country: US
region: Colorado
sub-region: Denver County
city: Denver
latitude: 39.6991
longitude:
--
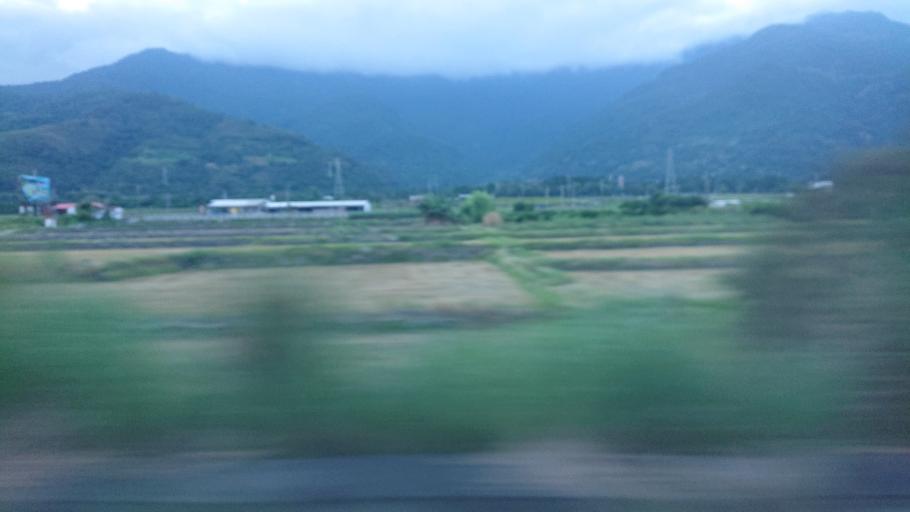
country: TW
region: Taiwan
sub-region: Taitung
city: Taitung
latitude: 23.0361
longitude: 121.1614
--
Locate each line in the items above that contains the string "region", treating uppercase and lowercase as different, and copy those lines out in full.

Result below:
region: Colorado
sub-region: Denver County
region: Taiwan
sub-region: Taitung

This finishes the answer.